In Proxima volgen we Sarah Loreau, een Franse astronaut die zich voorbereidt op een langdurige missie aan boord van het International Space Station. Voordat de raketlancering vanaf een basis in Rusland plaatsvindt, moet ze een intensief trainingsprogramma doorlopen in 'Star City', net buiten Moskou. Aldaar introduceert de Amerikaanse macho Mike Shannon haar bij de rest van de crew - met een vrij ongemakkelijk grapje, waaruit blijkt dat seksisme allerminst is uitgeroeid binnen het door mannen gedomineerde wereldje van de ruimtevaart.

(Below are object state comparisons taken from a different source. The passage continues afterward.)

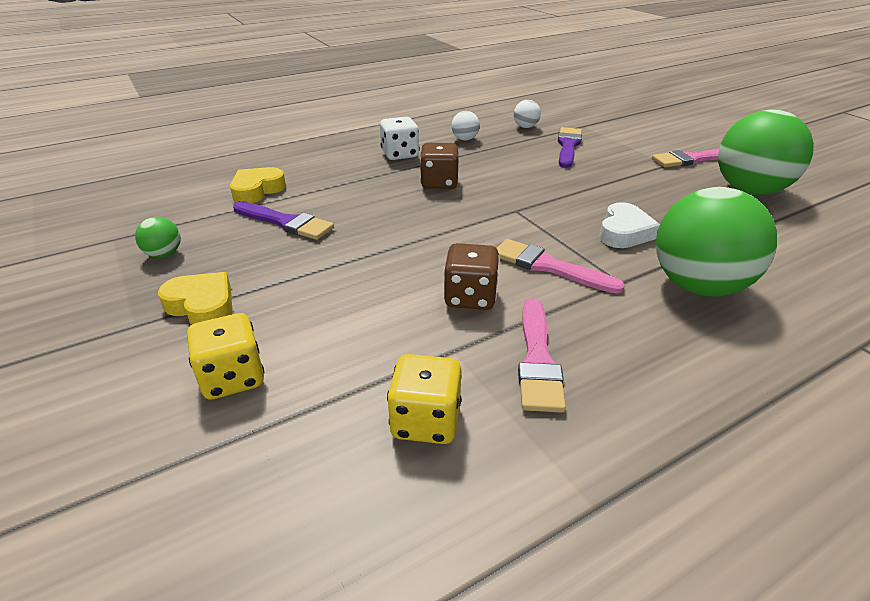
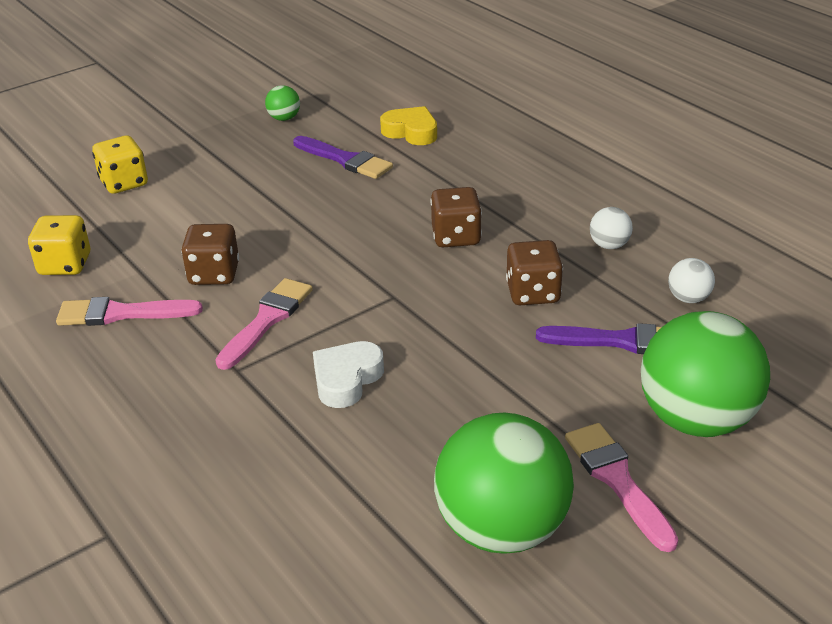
camera: 85 degrees right, 0 degrees up
yellow heart [158,272,233,325] -> none
purple brush [233,201,334,240] -> purple brush turned 75 degrees counterclockwise [293,136,393,179]
white dice [380,117,419,160] -> none
white heart [600,202,660,248] -> white heart turned 105 degrees clockwise [313,341,384,408]
green ball [656,187,777,297] -> green ball moved to [641,311,770,437]
none -> brown dice [506,240,563,305]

Het lijkt er even op dat de film hiermee vertrouwde wegen zal bewandelen, maar dan draait Mike plotseling bij. Zijn machogedrag maakt plaats voor empathie. Net op tijd, want hij dreigde eventjes een clichématig figuur te worden.

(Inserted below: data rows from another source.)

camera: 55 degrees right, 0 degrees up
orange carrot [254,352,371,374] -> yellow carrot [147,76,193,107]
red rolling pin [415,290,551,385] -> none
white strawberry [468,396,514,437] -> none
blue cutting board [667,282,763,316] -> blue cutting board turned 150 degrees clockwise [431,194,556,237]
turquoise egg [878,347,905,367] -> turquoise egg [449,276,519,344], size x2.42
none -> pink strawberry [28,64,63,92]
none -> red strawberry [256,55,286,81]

Voor Sarah is het verlaten van de aarde niet slechts een kwestie van domweg in een raket stappen die vervolgens de lucht in schiet. Ze heeft ook verantwoordelijkheden, zoals de maatschappelijke norm dat keurig voorschrijft aan vrouwen met kinderen. Waarom is er niemand die een probleem maakt van het feit dat mannen ook op avontuur gaan buiten de dampkring en dus hun kroost in de steek laten? Winocour (die eerder Augustine en Maryland maakte) onderzoekt dit soort vragen tot in de puntjes, waardoor een fijnbesnaard drama ontstaat. Naar het einde verliest de film in een enkele scène een beetje zijn geloofwaardigheid, maar dat is te vergeven omdat alles wat daaraan voorafgaat vrij sterk is opgebouwd.

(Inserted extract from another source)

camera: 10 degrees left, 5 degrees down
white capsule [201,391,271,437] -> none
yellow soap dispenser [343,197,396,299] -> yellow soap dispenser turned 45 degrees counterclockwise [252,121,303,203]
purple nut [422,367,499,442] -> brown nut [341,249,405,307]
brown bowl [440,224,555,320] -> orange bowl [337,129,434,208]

Proxima - verwijzend naar de ster die zich het dichtst bij ons zonnestelsel bevindt - speelt op subtiele wijze met begrippen als toenadering en verwijdering. De film krijgt echter vooral vleugels door het breekbare spel van Eva Green en Zélie Boulant, die weliswaar niet veel scènes met elkaar delen, maar toch altijd weten te overtuigen. Daarnaast brengt dit drama een mooi eerbetoon aan alle vrouwelijke astronauten, wier namen en foto's vlak voor de aftiteling in beeld verschijnen. Een prestatie die moeilijk valt te overschatten, want in Alice Winocours film zit niet één ruimteshot. Alles speelt zich gewoon op aarde af. Geen duizelingwekkende omwentelingen in een oneindig zwart vacuüm, maar een kalm, inspirerend verhaal over het volgen van je dromen. Ook al kan de prijs die je daarvoor moet betalen soms vrij hoog zijn.